Quelle horrible réflexion ! répliqua Simplicia en pleurant ; mais notre amie peut nous être conservée ; espérons-le du moins ; et une voix secrète me dit que, du fond de sa tombe, elle nous protégerait encore. — Charmante fille ! tout vous porte à la consolation, et moi, au découragement. J’ai essayé quelquefois d’interroger ma tante ; mais elle me répond d’une manière si grave, si mesurée, que je n’ose continuer. Enfin ma sœur, ne vous rappelez-vous pas votre première enfance, qui ne s’est pas écoulée à Heurtal ? Je croyais me souvenir, répondit Simplicia, d’une grande maison, où j’étais avec une gouvernante française ; deux femmes noires me servaient ; une dame jeune, charmante, dans un très-beau carrosse, venait me visiter, et me caressait tendrement. Dernièrement je parlais de cela avec madame Harville ; elle m’a répondu, en affectant de sourire : Vos rêves sont fort agréables ; mais, de grace, ne les débitez pas comme des réalités.

Mes souvenirs sont moins brillans que les vôtres, dit en soupirant Palmira ; mais on ne pourrait me persuader qu’ils soient chimériques. Je n’ai point oublié la modeste chaumière où je fus nourrie, où je demeurai long-temps après ; la vaste et riante prairie où elle était située : j’y rencontrais souvent ma tante, que je n’appelais pas alors ainsi. Un jour, entre autres, je pouvais avoir cinq ans, un taureau furieux allait s’élancer sur moi, madame Harville me saisit précipitamment, et, me passant par-dessus une haie qui nous séparait du jardin, elle m’y dépose, et reste seule exposée au danger dont elle venait de me délivrer. Quelques paysans arrivèrent, et mirent en fuite le terrible animal. Cet événement annonçait trop de dévouement de la part de ma tante, pour que je l’oubliasse jamais, quand même je ne l’eusse pas revue ; mais, peu de temps après, un homme âgé, qui souvent avait apporté de l’argent à ma nourrice, et des vêtemens pour moi, vint me chercher, et me conduisit dans une auberge, où je trouvai madame Harville et vous, Simplicia.
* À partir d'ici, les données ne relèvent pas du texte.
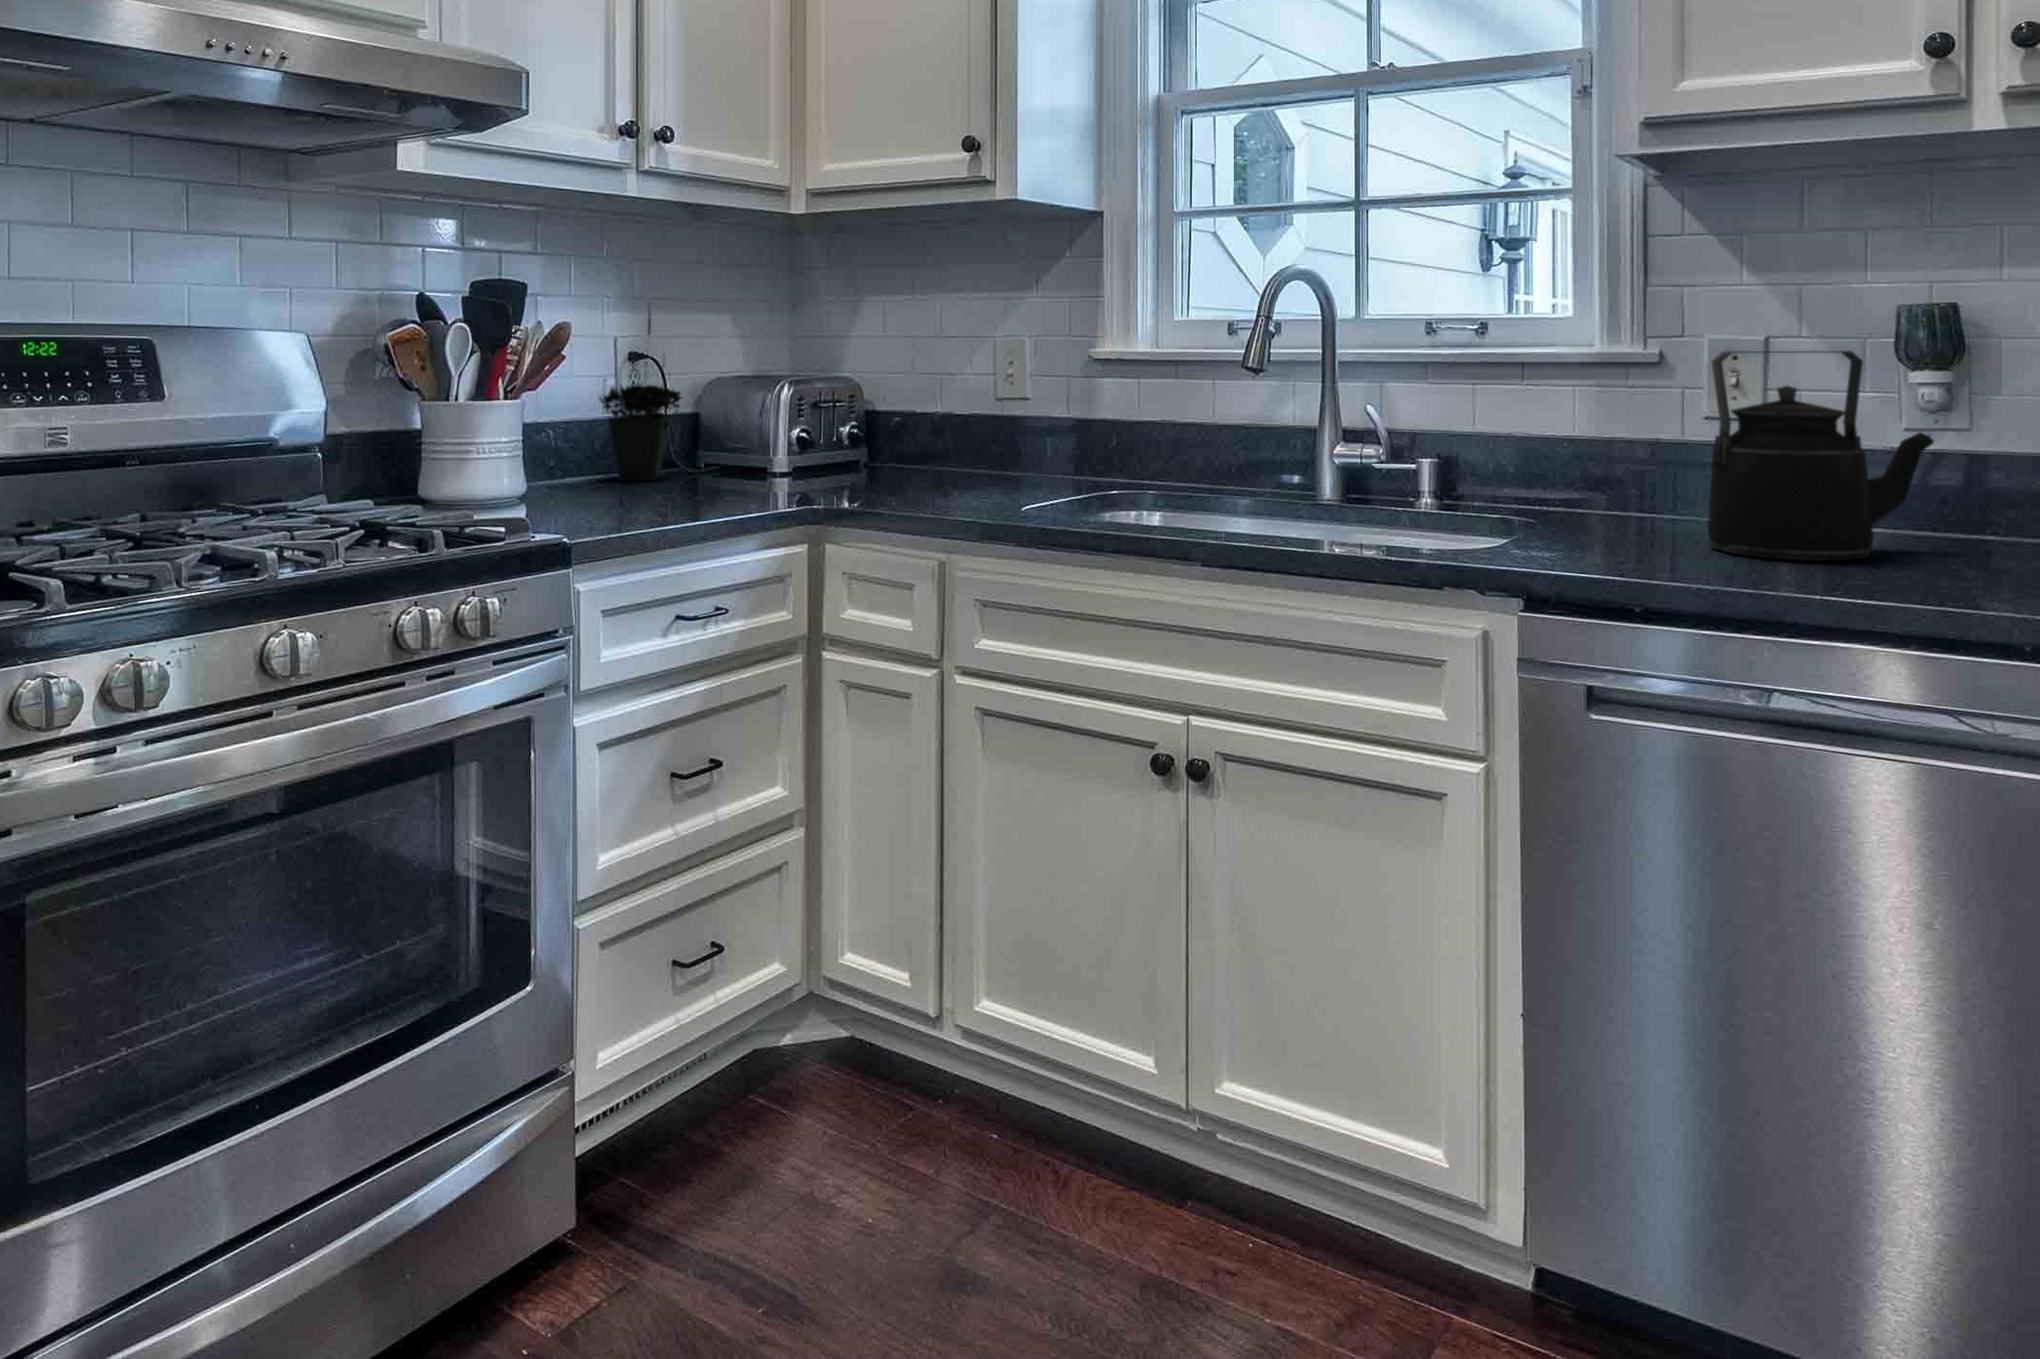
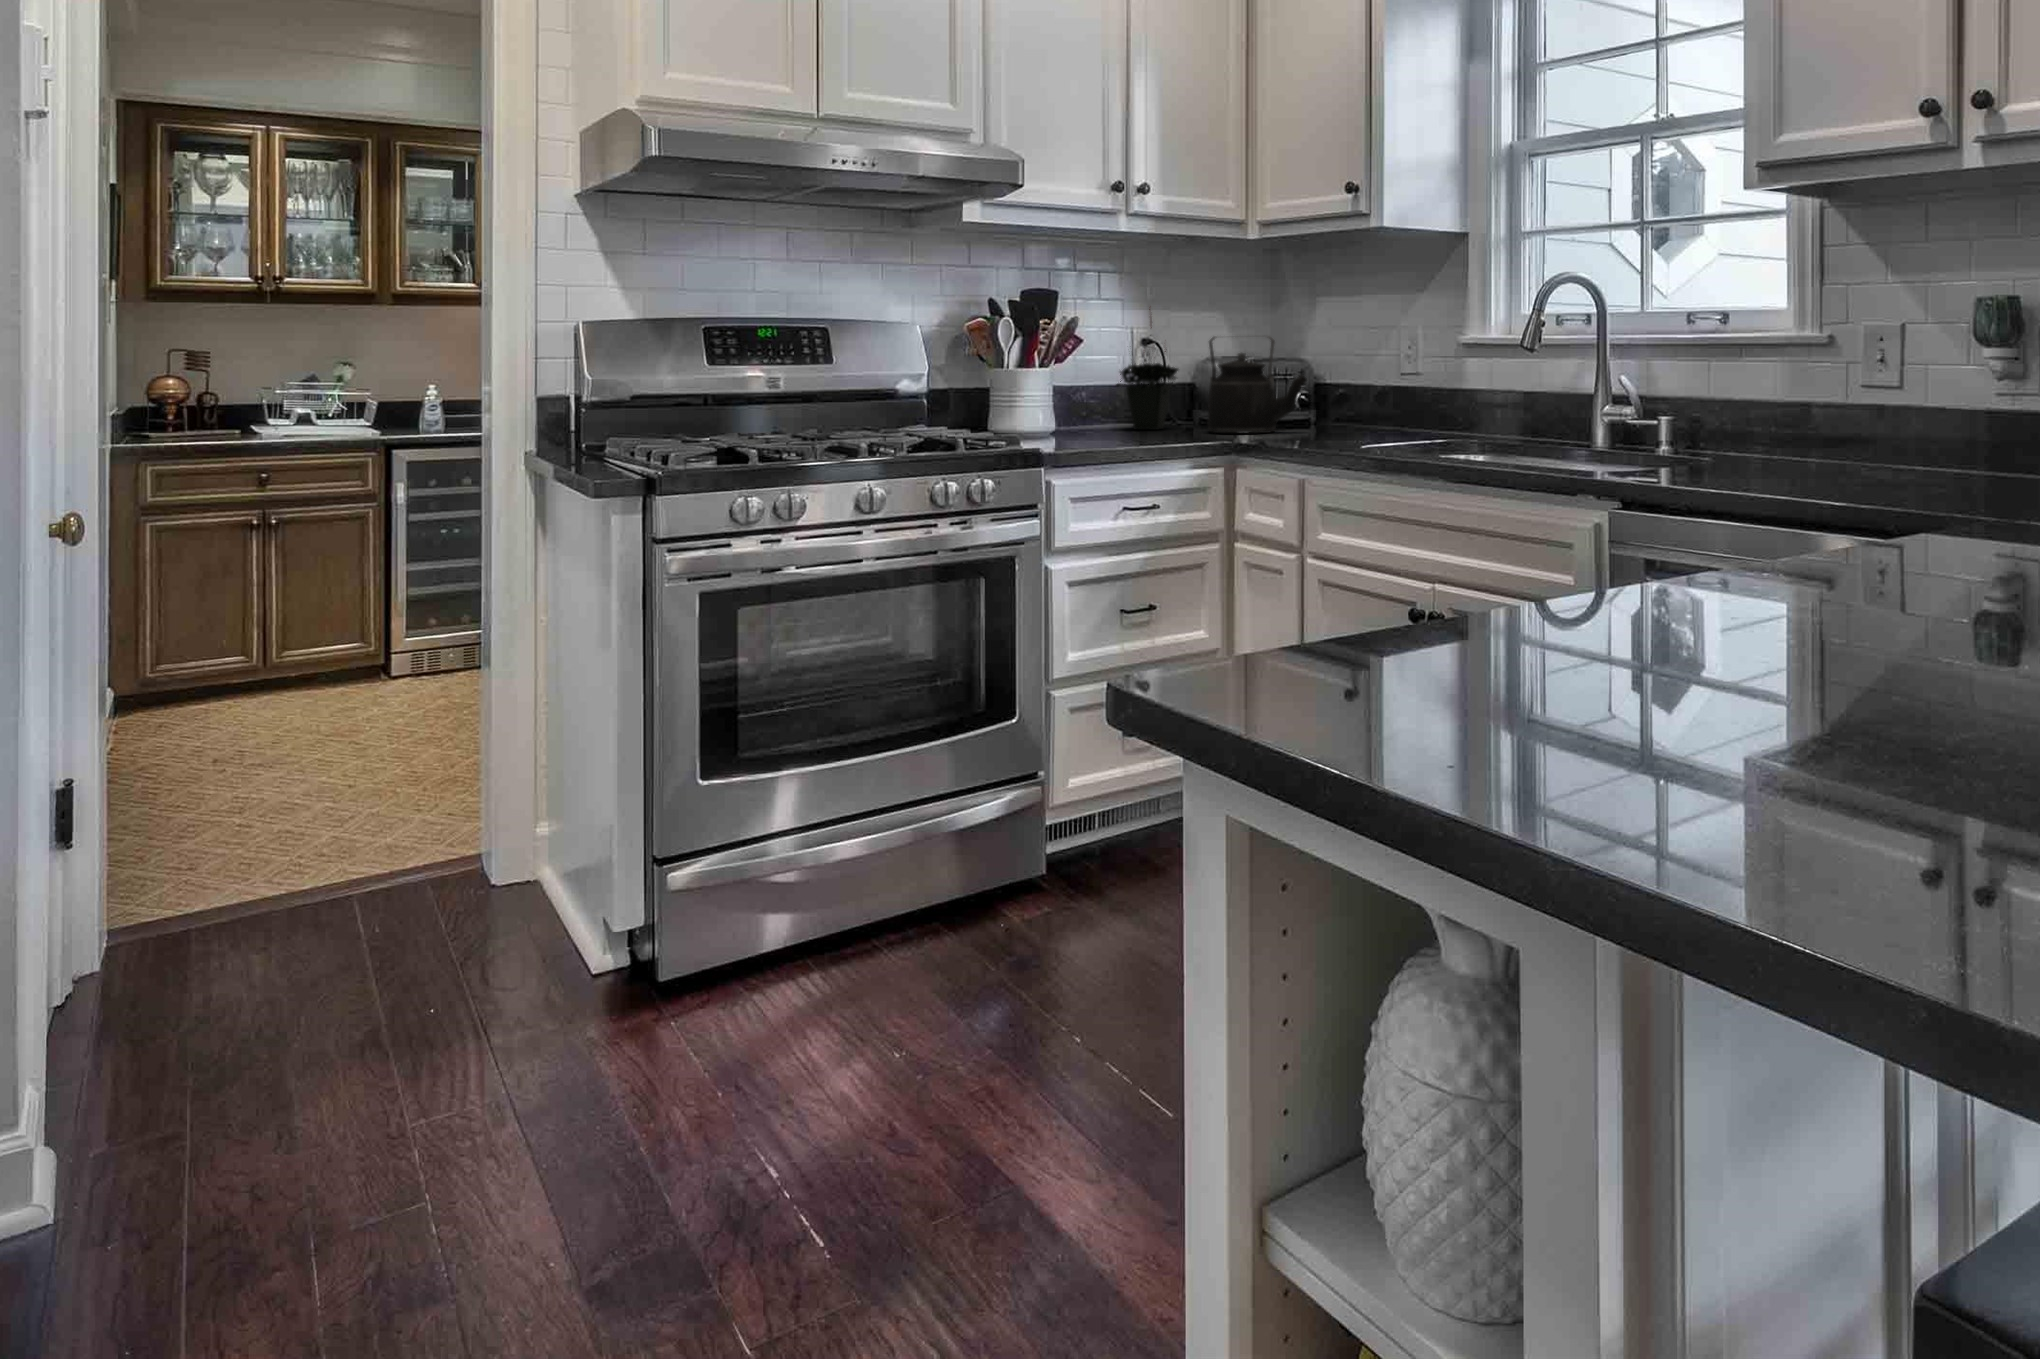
kettle: present [1708,351,1934,560] -> present [1207,337,1307,433]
Elle nous fit embrasser, et me dit de vous appeler ma sœur. Que conjecturer de ces souvenirs ? Qu’augurer sur-tout de l’avenir ? — Rapportons-nous-en à la tendresse et à la prudence de madame Harville, interrompit Simplicia, et, par d’inutiles inquiétudes, ne troublons pas notre paisible existence. Bon soir, ma chère Palmira : aussitôt Simplicia se retira. Les craintes de sa sœur l’avaient un peu alarmée ; néanmoins elle s’endormit profondément, et se réveilla aussi calme, aussi gaie que de coutume.